Tim Pawlenty, president and CEO of the Financial Services Roundtable, has pulled an ad campaign after it was criticized by some roundtable members.

The campaign was aimed at the Consumer Financial Protection Bureau’s consumer complaint portal, which FSR accused of spreading misinformation about the financial services industry.

Certain members of the group, among them JPMorgan Chase, Bank of America and Citigroup, said they had not been consulted about the attempt prior to its launch in August. They objected both to the campaign itself and the fact that Pawlenty had not gotten their approval for the campaign beforehand.

Some members reached out to the CFPB to apologize for the campaign and distance themselves from it.

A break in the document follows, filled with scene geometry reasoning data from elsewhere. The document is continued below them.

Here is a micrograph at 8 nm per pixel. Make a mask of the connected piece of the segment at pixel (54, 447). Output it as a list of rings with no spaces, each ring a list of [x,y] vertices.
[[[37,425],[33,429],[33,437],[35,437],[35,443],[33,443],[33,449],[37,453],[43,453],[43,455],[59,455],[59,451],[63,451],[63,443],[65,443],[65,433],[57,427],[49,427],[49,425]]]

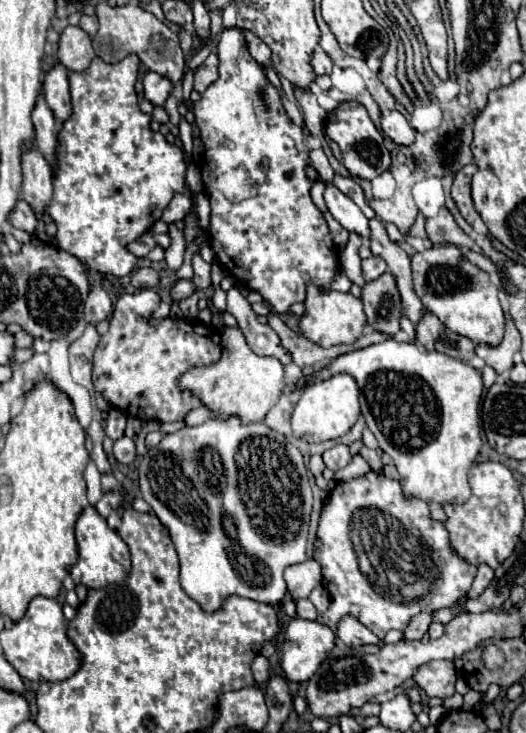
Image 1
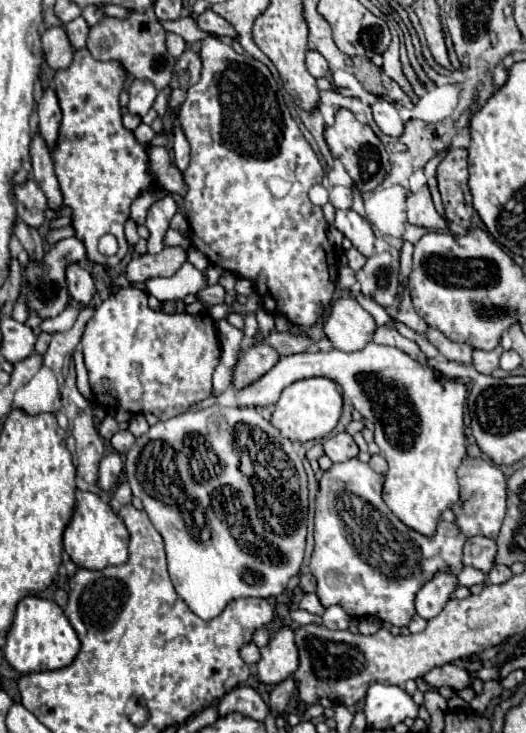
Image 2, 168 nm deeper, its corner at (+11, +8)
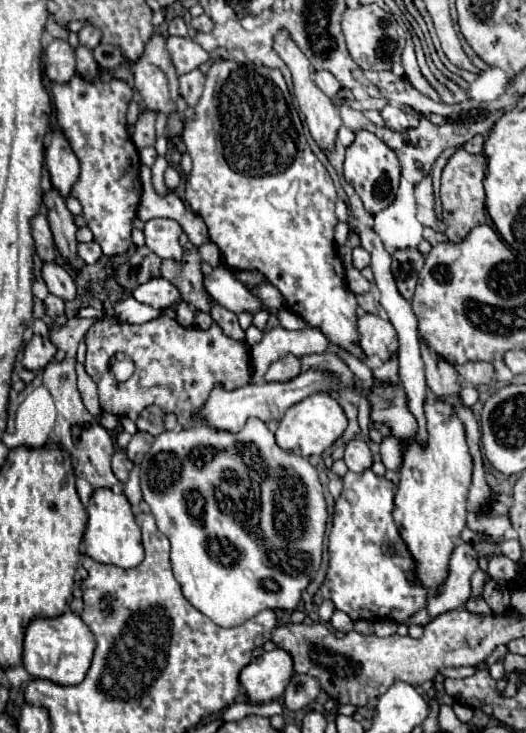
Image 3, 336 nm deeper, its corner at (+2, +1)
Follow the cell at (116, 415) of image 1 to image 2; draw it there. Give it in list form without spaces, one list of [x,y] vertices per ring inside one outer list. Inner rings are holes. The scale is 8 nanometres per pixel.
[[[106,416],[106,418],[102,420],[98,432],[100,432],[100,436],[102,436],[104,440],[110,440],[110,438],[118,432],[118,424],[116,424],[116,420],[114,420],[112,416]]]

“Some members had anxiety” about the campaign, and the group has no plans for a similar public process in the future, Pawlenty said.

As part of the campaign, the lobbying group launched a website and bought ads on social media and billboards.

FSR’s efforts were largely targeted at the ways in which complaint information is publicized by the bureau. The FSR website challenged the publication of “unverified complaints” in a database which it said gives short shrift to companies named in a complaint.

The move followed a recent proposal from the bureau which would expand the data collected to include a larger “consumer narrative” element of filed complaints.

Currently, published complaints include the name of the company, a general description of the complaint and the consumer’s ZIP code. Consumers are limited to 3,900 characters to describe the complaint when they file it, but the proposed change does not specify a new character limit, leading many to assume it will be open-ended.

The bureau defended the inclusion of the expanded consumer narrative, saying it would enhance the database by providing context for complaints and spotlighting specific trends.